Your Power of Attorney should also prohibit your agent from being able to agree to sign a voluntary arbitration agreement. This agreements is generally placed in front of you or your family members when your mind is on other more stressful matters stemming from having to move to an assisted living facility or a nursing home, thus losing your freedom. The arbitration agreement is meant to have you give up your right to sue the facility in case of negligence on their part which leads to your injury. Usually, it is not in your best interest to enter into such an agreement. In the majority of cases it is your agent who will sign the papers to admit you to the facility. Taking away the authority of your agent to enter into such an agreement makes the arbitration agreement, if signed by your agents, null and void.

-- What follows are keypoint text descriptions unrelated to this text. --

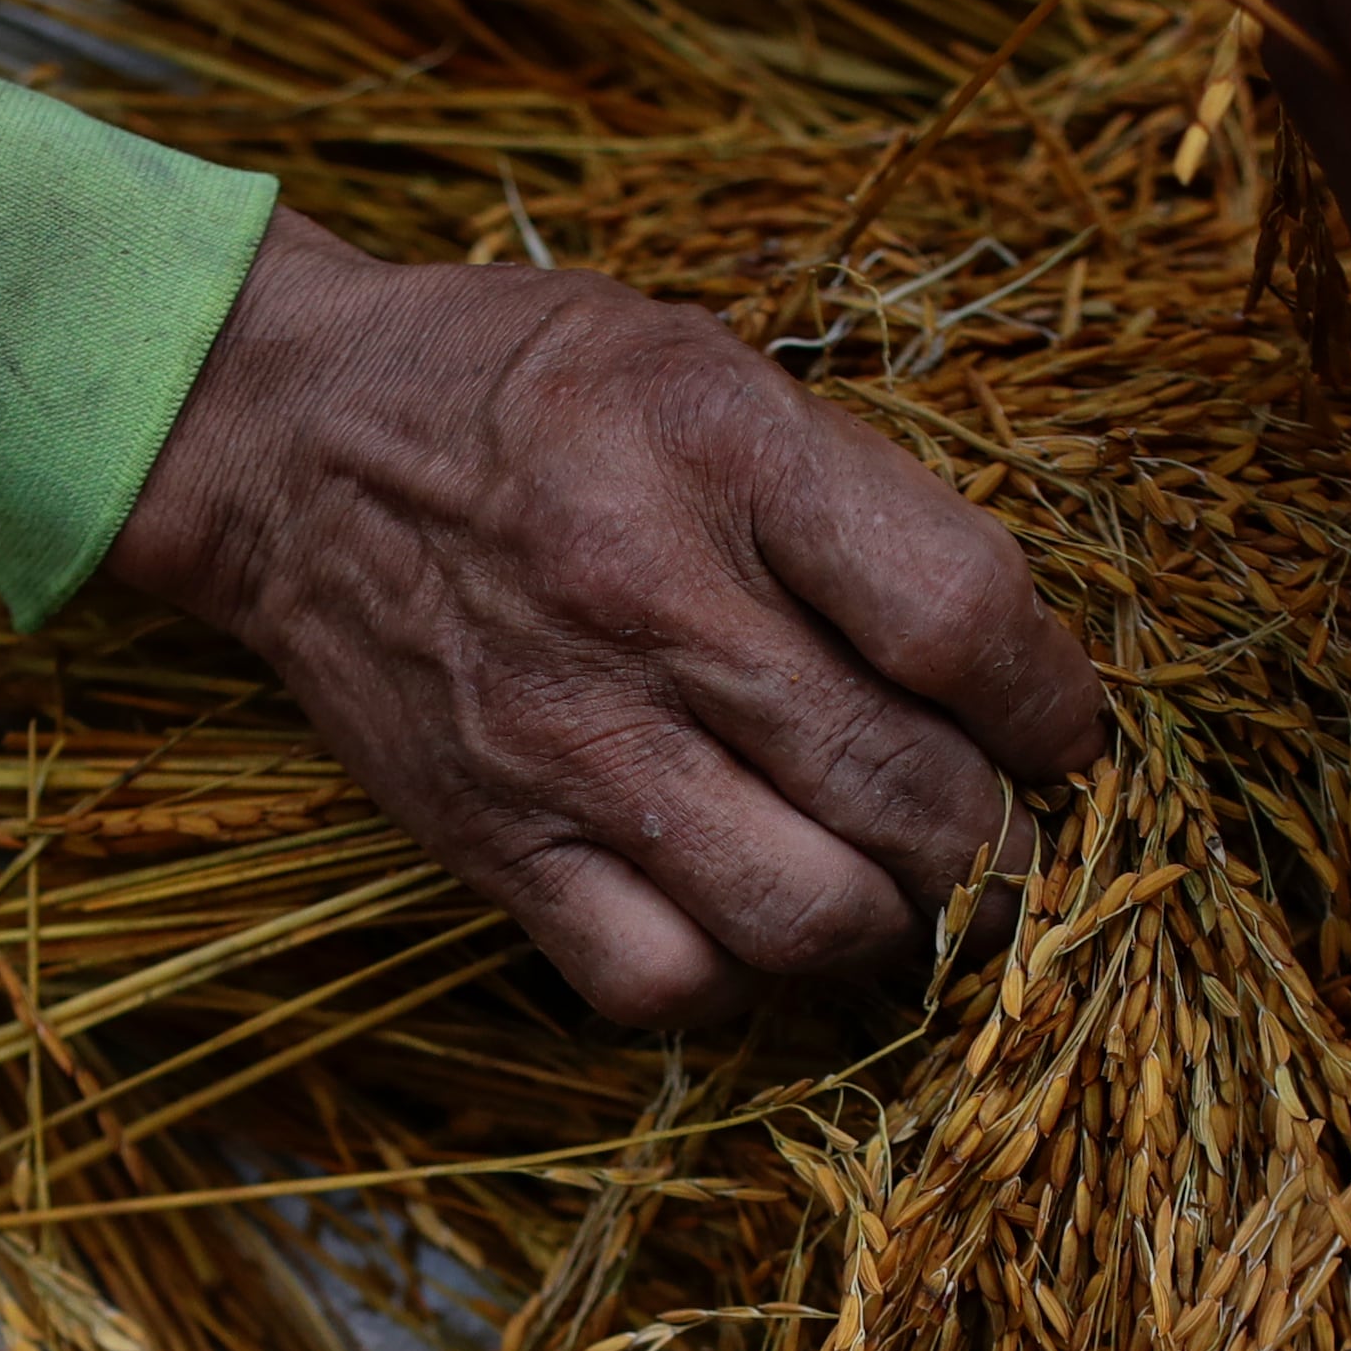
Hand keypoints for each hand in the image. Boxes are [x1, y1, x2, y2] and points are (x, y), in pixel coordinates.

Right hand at [105, 213, 1107, 1024]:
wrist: (291, 440)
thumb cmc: (537, 394)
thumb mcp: (715, 369)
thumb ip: (864, 504)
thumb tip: (1016, 669)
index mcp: (721, 450)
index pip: (959, 619)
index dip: (1051, 703)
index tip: (1059, 727)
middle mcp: (644, 603)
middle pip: (902, 791)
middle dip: (1001, 839)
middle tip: (1007, 830)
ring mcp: (565, 743)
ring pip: (804, 916)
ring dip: (892, 924)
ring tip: (899, 883)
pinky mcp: (497, 845)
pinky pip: (663, 982)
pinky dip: (742, 977)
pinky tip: (756, 914)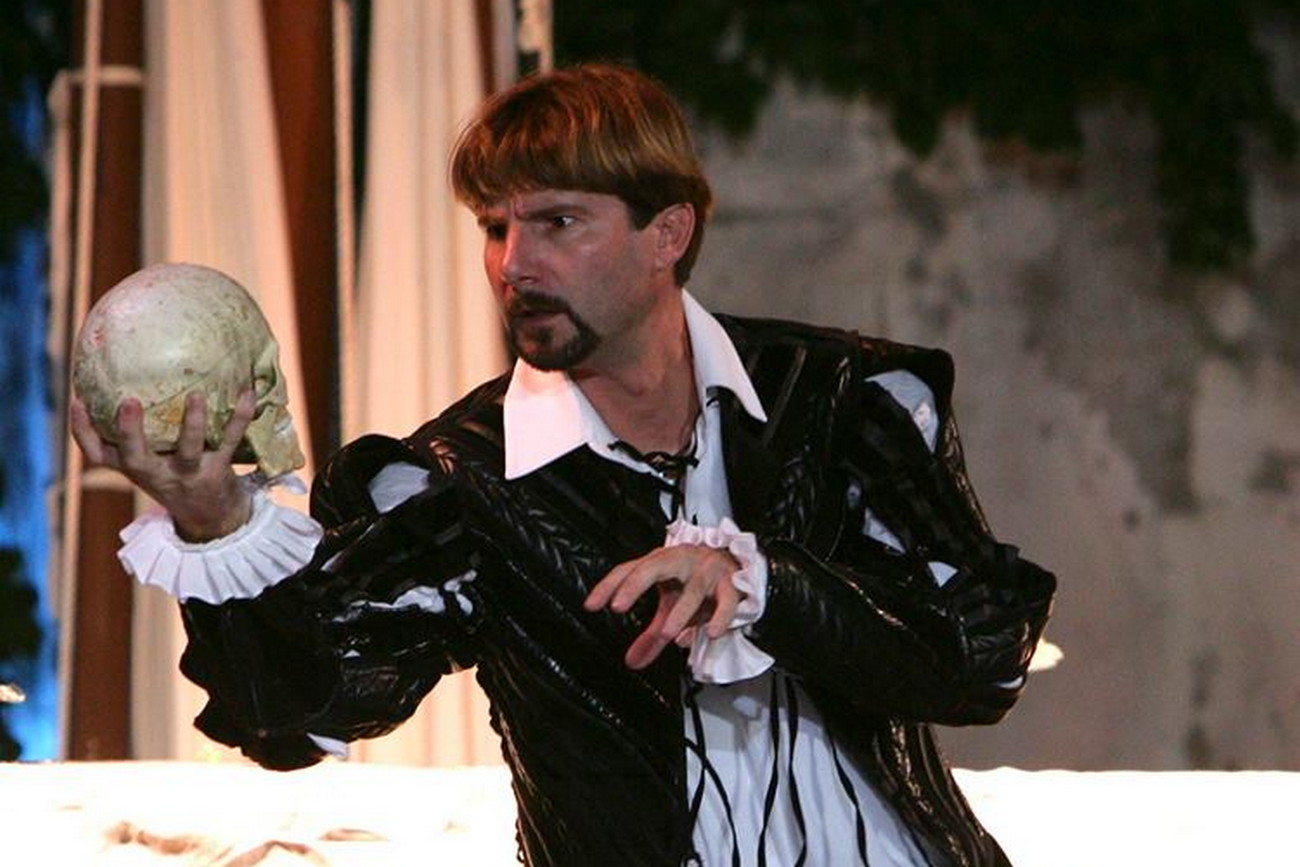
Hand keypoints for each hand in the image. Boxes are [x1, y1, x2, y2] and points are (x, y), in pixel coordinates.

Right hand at [69, 390, 256, 540]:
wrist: (212, 519)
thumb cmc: (171, 479)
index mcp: (135, 469)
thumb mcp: (144, 464)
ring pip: (187, 449)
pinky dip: (240, 417)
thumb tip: (104, 389)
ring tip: (196, 395)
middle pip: (136, 458)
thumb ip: (126, 437)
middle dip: (130, 432)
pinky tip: (247, 393)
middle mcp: (158, 474)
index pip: (97, 454)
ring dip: (193, 423)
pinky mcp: (219, 471)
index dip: (83, 430)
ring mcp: (189, 474)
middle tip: (129, 402)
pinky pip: (230, 441)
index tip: (77, 402)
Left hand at [584, 544, 742, 669]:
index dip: (608, 586)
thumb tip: (632, 661)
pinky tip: (711, 633)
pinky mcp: (730, 584)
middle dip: (634, 584)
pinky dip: (720, 617)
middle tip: (617, 605)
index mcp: (660, 563)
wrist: (736, 565)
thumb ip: (651, 635)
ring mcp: (706, 570)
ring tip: (667, 633)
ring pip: (693, 588)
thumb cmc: (696, 582)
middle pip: (653, 566)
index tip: (591, 605)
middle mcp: (680, 561)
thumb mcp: (671, 606)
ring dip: (679, 612)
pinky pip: (726, 600)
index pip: (628, 569)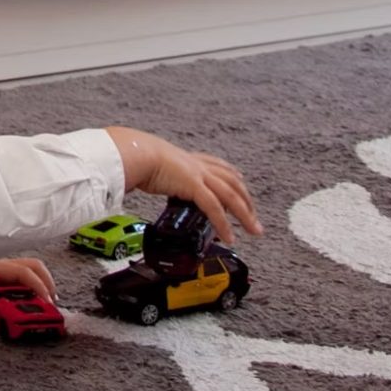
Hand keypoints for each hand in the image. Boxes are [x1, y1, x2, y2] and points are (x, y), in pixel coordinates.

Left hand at [0, 256, 54, 318]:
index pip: (20, 272)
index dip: (37, 285)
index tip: (46, 302)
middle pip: (33, 266)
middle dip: (47, 282)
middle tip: (52, 305)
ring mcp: (0, 273)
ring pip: (30, 270)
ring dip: (43, 284)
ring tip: (47, 306)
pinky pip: (23, 280)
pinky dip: (34, 288)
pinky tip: (33, 305)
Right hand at [109, 128, 261, 244]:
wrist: (135, 152)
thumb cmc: (138, 156)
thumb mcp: (154, 164)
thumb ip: (157, 173)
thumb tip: (146, 179)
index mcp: (190, 160)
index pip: (219, 165)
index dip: (233, 175)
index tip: (241, 183)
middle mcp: (198, 166)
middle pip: (232, 182)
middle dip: (247, 200)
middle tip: (254, 218)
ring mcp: (199, 175)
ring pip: (231, 195)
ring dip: (245, 214)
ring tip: (253, 230)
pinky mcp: (194, 186)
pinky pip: (215, 208)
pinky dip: (224, 224)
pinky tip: (229, 237)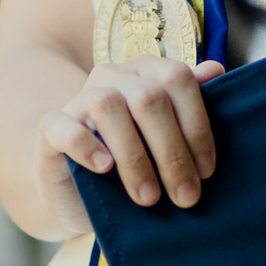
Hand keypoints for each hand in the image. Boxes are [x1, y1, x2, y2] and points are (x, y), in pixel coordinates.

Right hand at [34, 57, 225, 233]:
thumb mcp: (167, 141)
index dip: (197, 125)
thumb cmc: (135, 164)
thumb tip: (215, 68)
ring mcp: (77, 99)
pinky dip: (86, 146)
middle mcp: (112, 76)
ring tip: (148, 197)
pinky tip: (104, 169)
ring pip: (107, 106)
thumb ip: (189, 106)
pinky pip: (63, 126)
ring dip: (134, 157)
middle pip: (148, 97)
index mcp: (146, 72)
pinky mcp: (50, 126)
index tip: (206, 172)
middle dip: (172, 152)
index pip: (178, 79)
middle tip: (185, 197)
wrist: (82, 193)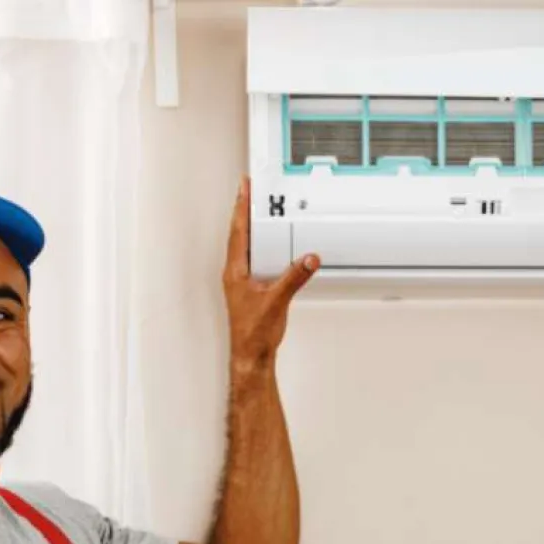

Finally, in light of the Shiavo case (Florida) where Terri Shiavo was in a coma and a battle ensued over whether or not she should be allowed to have the life support system removed, we have revised our Living Wills. The Shiavo battle lasted years and culminated in a high stakes drama that took the case from the Florida Court system all the way to the U.S. Supreme Court, and from there to the Legislature and the White House. A good Living Will will take this into account and refer to the thinking that not only should one look at the medical status of the person (whether the person is in a persistive vegetative state or terminally ill) but should also look to quality of life indicators when making a determination whether or not to allow the removal of the artificial means of life support.
In summary, a properly crafted Estate Plan is as much about your quality of life issues as it is about making sure your heirs and family members will not have to suffer through either the court system or a bureaucracy because of lack of a proper legal authority.